Number Two: Meanwhile, elsewhere at Glastonbury, human poop was being collected, as 'humanure." More than 250 loos (gotta love the British language) are converting the human waste into compost. I don't have a lot of the details on this story; I refuse to pay for a subscription to England's The Sunday Times just to find crap. However, this brief blurb tells me enough to be worried: the humanure would be used for hanging baskets. I don't think so for me. I don't need some football hooligan's composted Newcastle-imbued, bangers-and-mash-steeped, faeces, hanging around my house.
How fortunate for all of us that musical genius, and cultural chronicler, Pete Townsend, famously pictured in post-urination of a monolith on the cover of "Who's Next," was at the concert. He was heard yelling "F*ing Crap" at the concert. The casual observer thought he was complaining about the sound. Almost assuredly he was complaining about the smell. His hearing may be gone, but his sense of smell is better than ever.
I suspect that about now the festival is considering changing its name. The Netherlands this year had a music festival called DefQon1. I suggest they beat Glastonbury to the punch with the Def-e-cateon1 Festival. The motto for the festival is easy: "I attended Def-e-cateon 1. I may have destroyed this guy's farm, but I contributed to the environment."
I think the bands, artists and songs are easy to predict:
The Cars, "Let's Go."
REO Speedwagon, "Keep Pushin'."
Coldplay, "Yellow."
Pearl Jam, "Even Flow."
Joe Jackson, "Be My Number Two."
Bob Dylan, "Blowin' In The Wind" with a segue into "Sweetheart Like You" ("what's a sweetheart like you/doing in a dump like this?")

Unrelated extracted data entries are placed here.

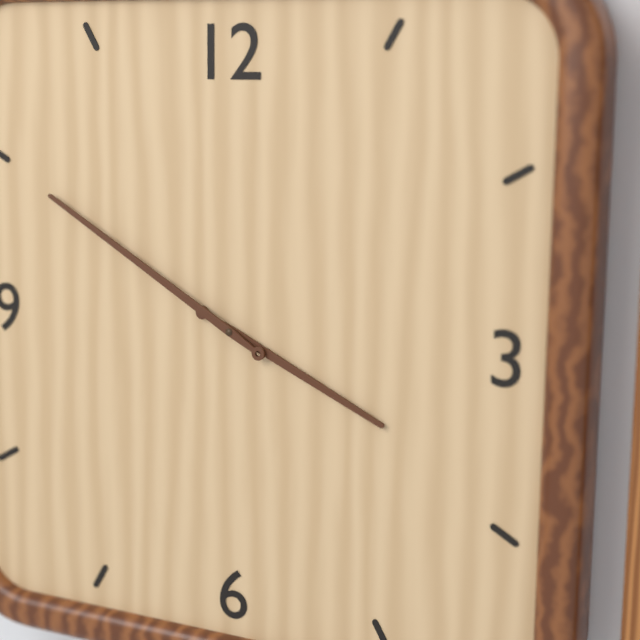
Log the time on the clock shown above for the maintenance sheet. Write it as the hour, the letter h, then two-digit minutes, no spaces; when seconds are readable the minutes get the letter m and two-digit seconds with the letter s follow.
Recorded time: 3h50
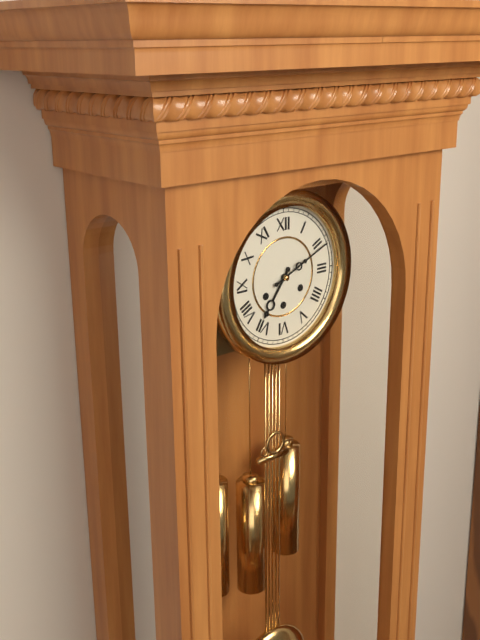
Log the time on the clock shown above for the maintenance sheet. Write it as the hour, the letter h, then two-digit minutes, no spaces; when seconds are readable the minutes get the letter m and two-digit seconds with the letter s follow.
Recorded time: 7h11
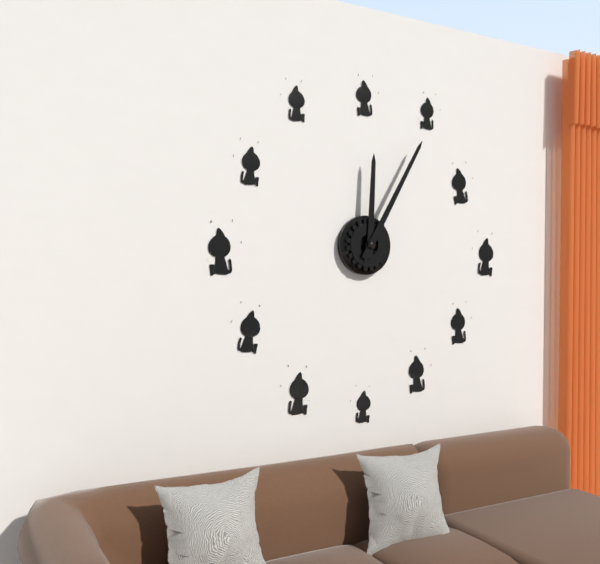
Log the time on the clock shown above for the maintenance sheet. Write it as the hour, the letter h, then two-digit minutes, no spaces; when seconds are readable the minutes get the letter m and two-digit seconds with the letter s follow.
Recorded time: 12h05
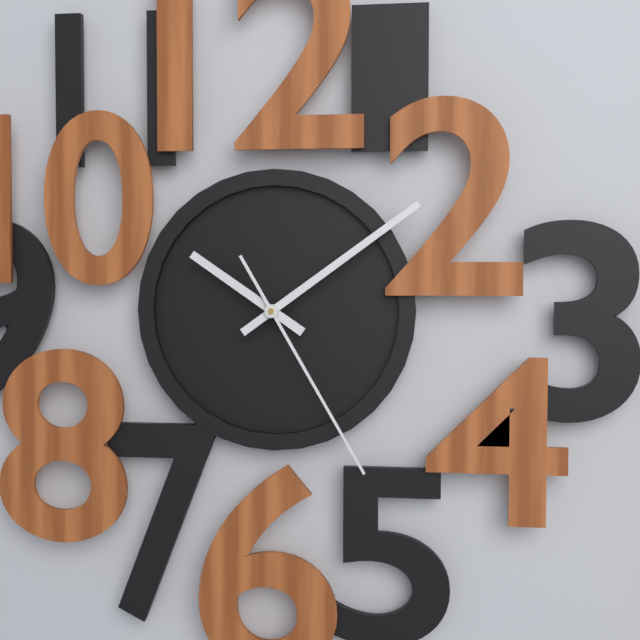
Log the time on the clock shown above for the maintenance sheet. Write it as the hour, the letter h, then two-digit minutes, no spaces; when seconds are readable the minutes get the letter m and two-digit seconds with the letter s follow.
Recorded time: 10h09m25s
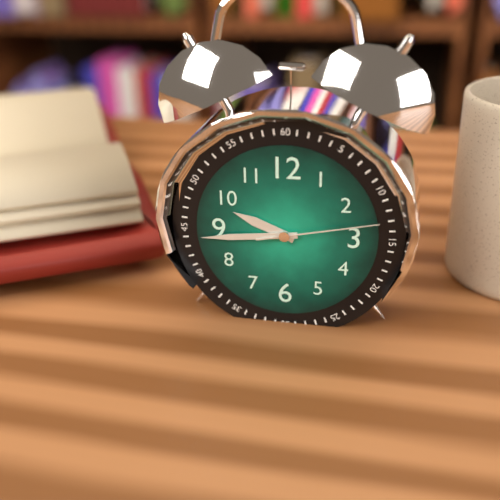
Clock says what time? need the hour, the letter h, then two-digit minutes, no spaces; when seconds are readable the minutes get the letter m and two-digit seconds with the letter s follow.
9h44m13s
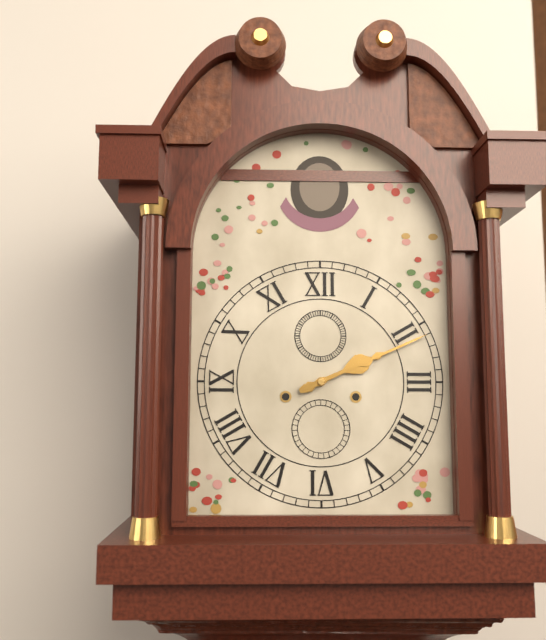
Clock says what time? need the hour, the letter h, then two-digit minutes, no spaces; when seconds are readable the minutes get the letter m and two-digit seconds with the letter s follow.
2h11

Ben Folds Five, "Song for the Dumped."
Jackson Browne, "The Load-Out."
Lynyrd Skynyrd, "That Smell."
Robert Plant, "Big Log."
J. Geils Band, "Piss On The Wall."
Some artists might want to slightly tweak their songs to better match the Festival atmosphere:
Green Day, "Wake Me Up When The Septic Ends."
The Who, "Pinball Whizard."
Madness, "Out House."
Rod Stewart, "Urine, My Heart."
Jethro Tull, "Aquadung."
Paul McCartney and Ringo Starr, "The Stool on the Hill."
Guaranteed to bring down the house and 6 months later to bring up the flowers.